What it also isn't is a collection of rip-offs of the above influences. Granted, The Outside are peddling a fairly orthodox brand of straight-up rock and roll - but sometimes simple is best - but there's no singularly obvious precursor. Rather, they tap into similar energy lodes and pull it all off convincingly. If pressed, I'd have to say there's a latter-day Exploding White Mice sensibility running through these songs, sans their Beach Boys harmonies. On second thought, the Mice in their dotage might have have been hard pressed to maintain this sort of pace. The album title is fitting.

Greg's last band, the ironically-named Kings of the Surf (France having a rep for world class surfers - not), served up a pretty fair album a few years back but asked him to move on as they wanted to be "more commercial". Their loss is The Outside's gain.

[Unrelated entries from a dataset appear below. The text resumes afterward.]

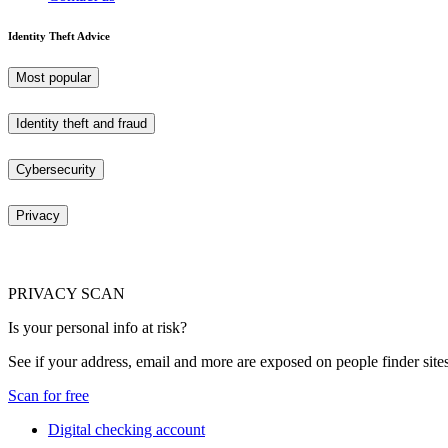
Identity Theft Advice
Most popular
Identity theft and fraud
Cybersecurity
Privacy
PRIVACY SCAN
Is your personal info at risk?
See if your address, email and more are exposed on people finder sites
Scan for free
Digital checking account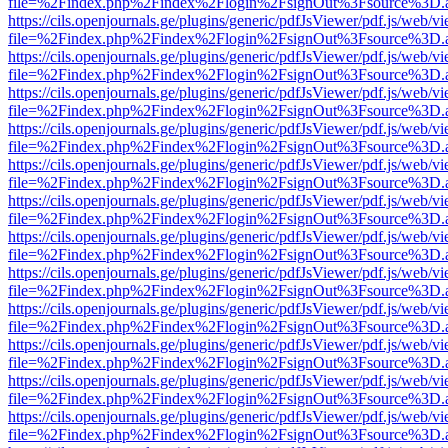
file=%2Findex.php%2Findex%2Flogin%2FsignOut%3Fsource%3D.ame
https://cils.openjournals.ge/plugins/generic/pdfJsViewer/pdf.js/web/v
file=%2Findex.php%2Findex%2Flogin%2FsignOut%3Fsource%3D.ame
https://cils.openjournals.ge/plugins/generic/pdfJsViewer/pdf.js/web/v
file=%2Findex.php%2Findex%2Flogin%2FsignOut%3Fsource%3D.ame
https://cils.openjournals.ge/plugins/generic/pdfJsViewer/pdf.js/web/v
file=%2Findex.php%2Findex%2Flogin%2FsignOut%3Fsource%3D.ame
https://cils.openjournals.ge/plugins/generic/pdfJsViewer/pdf.js/web/v
file=%2Findex.php%2Findex%2Flogin%2FsignOut%3Fsource%3D.ame
https://cils.openjournals.ge/plugins/generic/pdfJsViewer/pdf.js/web/v
file=%2Findex.php%2Findex%2Flogin%2FsignOut%3Fsource%3D.ame
https://cils.openjournals.ge/plugins/generic/pdfJsViewer/pdf.js/web/v
file=%2Findex.php%2Findex%2Flogin%2FsignOut%3Fsource%3D.ame
https://cils.openjournals.ge/plugins/generic/pdfJsViewer/pdf.js/web/v
file=%2Findex.php%2Findex%2Flogin%2FsignOut%3Fsource%3D.ame
https://cils.openjournals.ge/plugins/generic/pdfJsViewer/pdf.js/web/v
file=%2Findex.php%2Findex%2Flogin%2FsignOut%3Fsource%3D.ame
https://cils.openjournals.ge/plugins/generic/pdfJsViewer/pdf.js/web/v
file=%2Findex.php%2Findex%2Flogin%2FsignOut%3Fsource%3D.ame
https://cils.openjournals.ge/plugins/generic/pdfJsViewer/pdf.js/web/v
file=%2Findex.php%2Findex%2Flogin%2FsignOut%3Fsource%3D.ame
https://cils.openjournals.ge/plugins/generic/pdfJsViewer/pdf.js/web/v
file=%2Findex.php%2Findex%2Flogin%2FsignOut%3Fsource%3D.ame
https://cils.openjournals.ge/plugins/generic/pdfJsViewer/pdf.js/web/v
file=%2Findex.php%2Findex%2Flogin%2FsignOut%3Fsource%3D.ame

One of the outstanding things is the way Monsieur Bowen wrenches a beefy, full-throated tone out of his white, 1964 Epiphone Crestwood custom-made copy (formerly owned by a certain rockin' Doctor). Bearing in mind its lineage, you gotta have chutzpah to own one, let alone play it, and Bowen knows his way around a fretboard. Check out his fave song "Rockin' Down All the Way" for evidence.
Now it must be said that Gregory is blessed with a "guitar player's voice" - but then so do the majority of people whose music we spin at the I-94 Bar. Drummer Lorry Darth Vader (ex-TV Men) and bassist Miss Carole Rotch have similar musical outlooks to the bandleader and lock in as tight as a drum underneath these songs.

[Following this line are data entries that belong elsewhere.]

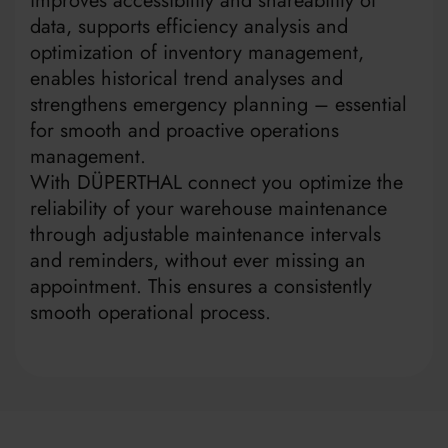
improves accessibility and shareability of
data, supports efficiency analysis and
optimization of inventory management,
enables historical trend analyses and
strengthens emergency planning – essential
for smooth and proactive operations
management.
With DÜPERTHAL connect you optimize the
reliability of your warehouse maintenance
through adjustable maintenance intervals
and reminders, without ever missing an
appointment. This ensures a consistently
smooth operational process.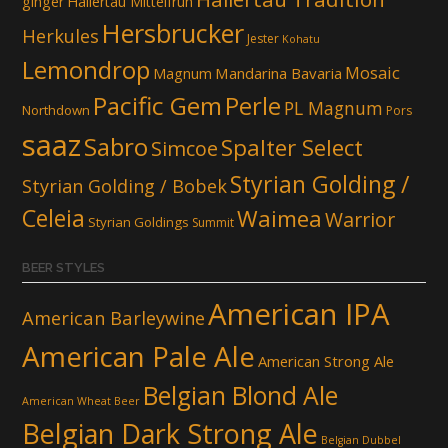
ginger
Hallertau Mittelfruh
Hersbrucker
Herkules
Jester
Kohatu
Lemondrop
Mosaic
Mandarina Bavaria
Magnum
Pacific Gem
Perle
PL Magnum
Northdown
Pors
saaz
Sabro
Spalter Select
Simcoe
Styrian Golding /
Styrian Golding / Bobek
Celeia
Waimea
Warrior
Styrian Goldings
Summit
BEER STYLES
American IPA
American Barleywine
American Pale Ale
American Strong Ale
Belgian Blond Ale
American Wheat Beer
Belgian Dark Strong Ale
Belgian Dubbel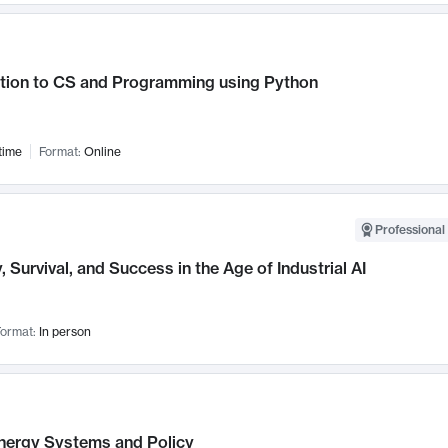
ction to CS and Programming using Python
time
Format:
Online
Professional 
, Survival, and Success in the Age of Industrial AI
ormat:
In person
nergy Systems and Policy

Some real knee-shatterers here, too, like the aforementioned "Rockin' Down...", "Bored" and "Take Me Back the Stone", a trio of barn-burners strategically placed in the middle of the tracking order. A strutting "All Around" and another medium-tempo, "Claire", vary the pace, both allowing for some especially fine lead guitarwork to bleed through the mix. The solitary cover is easily recognisable and you'd be right if you thought "Route 66" is a well-travelled road. In these hands it's undergone significant roadwork to differ significantly from the version Radio Birdman used to play. I'm sure there are lots of other odes to smallish Brittany towns out there but "Living Back in Morlaix" is the first to enter my lexicon. (Next he'll write one about his pub).

And the production by Johnny Cat at his own Rock On Studios in Rennes is first-class; lots of bottom end to anchor the firestorm and a live-sounding room. Minimal overdubs means you hear what The Outside would sound like live.